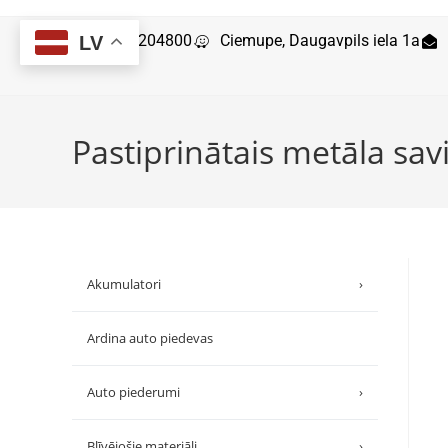
29204800
Ciemupe, Daugavpils iela 1a
LV
Pastiprinātais metāla sa
Akumulatori
›
Ardina auto piedevas
Auto piederumi
›
Blīvējošie materiāli
›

PROBLEM TO WORK ON:
Set down every entry word for word, but omit the pictures.

EXERCISE SOLUTION:
29204800
Ciemupe, Daugavpils iela 1a
LV
Pastiprinātais metāla sa
Akumulatori
›
Ardina auto piedevas
Auto piederumi
›
Blīvējošie materiāli
›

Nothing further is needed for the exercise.